Un peu plus tard, j'ai failli devenir un mec qui dépense mais là encore, le destin veillait. Après cette histoire avec le coma du professeur, je fut exclus du lycée. Ce fut le début d'une remise en question. Je me suis dit que le fait de penser m'empêchait d'avoir des problèmes, même de peut-être parfois les provoquer. Ce prof de français qui se vantait de penser, d'en être fière au point de mépriser les autres, cela j'avais décidé de ne pas en faire partie. Je serais dons un mec qui ne pense pas et pour cela je devais adopter une attitude opposée. Je serai donc un mec qui dépense. J'avais lancé ça comme une bravade, une provocation facile sur un jeu de mot bancale.

Que devrai-je faire pour être un mec qui dépense ?

Je fréquentais alors les cafés, les boites de nuits, les plages, les stades de sports en tous genres. C'est le foot qui devint mon sport de prédilection. Mais je devais avec une tête qui ne convenait pas à certain. Un jour il y eut un match qui tourna très vite au vinaigre. J'étais pour les verts et face ceux pour les bleus. Comme les verts étaient en train de gagner, des bleus survoltés ont envahi notre secteur et ce fut la bagarre générale. Je me retrouvais quelques heures plus tard à l'hôpital avec quatre côtes cassées, cinq dents en moins, une arcade ouverte, un genoux déboité, une main écrasée avec cinq doigts en mauvais état et la cerise sur le gâteau, le foie éclaté. Je dus rester six mois à l'hôpital et une année de rééducation. J'ai cru que j'allais y rester, c'est pas plus compliqué que ça.

 

Moi, Anastase Hasbinette, je suis ni un mec qui pense ni un mec qui dépense et pour le prouver, je vais vous raconter ce que je suis devenu après mon séjour à l'hôpital.
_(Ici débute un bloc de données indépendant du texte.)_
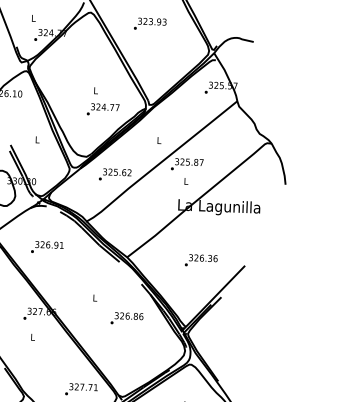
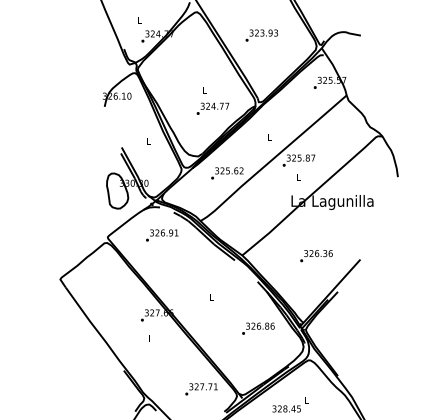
text: (149, 24) -> (261, 35), moved
text: (47, 247) -> (162, 235), moved
text: (127, 318) -> (258, 328), moved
Je me suis engagé dans la Légion Étrangère. Ainsi, je me suis dis que j'apprendrai à ne pas penser et que je ne dépenserai pas puisqu'il n'y a rien à dépenser à la Légion. Comme j'étais un bon élève, je pris rapidement du galon. Le colonel m'avait à la bonne et je pus devenir un sous-officier. J'étais très occupé par ma position et mon désir de me faire bien voir. Je continuais à progresser dans la non-pensée et je me gardais de dépenser ma solde pour quand je sortirai.

C'est ainsi que je pris l'habitude de vivre en marge de la société. Je fus envoyer en mission en Afrique et ce fut une découverte pour moi. J'y pris goût et à la fin de mon engagement, je décidais d'y rester. Très vite je me coulais dans la société locale et dans ses us et coutumes. C'est ainsi que je me retrouvais à vivre avec cinq femmes qui pensaient et dépensaient pour moi. Je pouvais admirer les couchers de soleil assis sous un catalpa, avec ma pension d'invalide obtenu grâce à quelques subterfuges et mes économies de légionnaire, c'est pas plus compliqué que ça.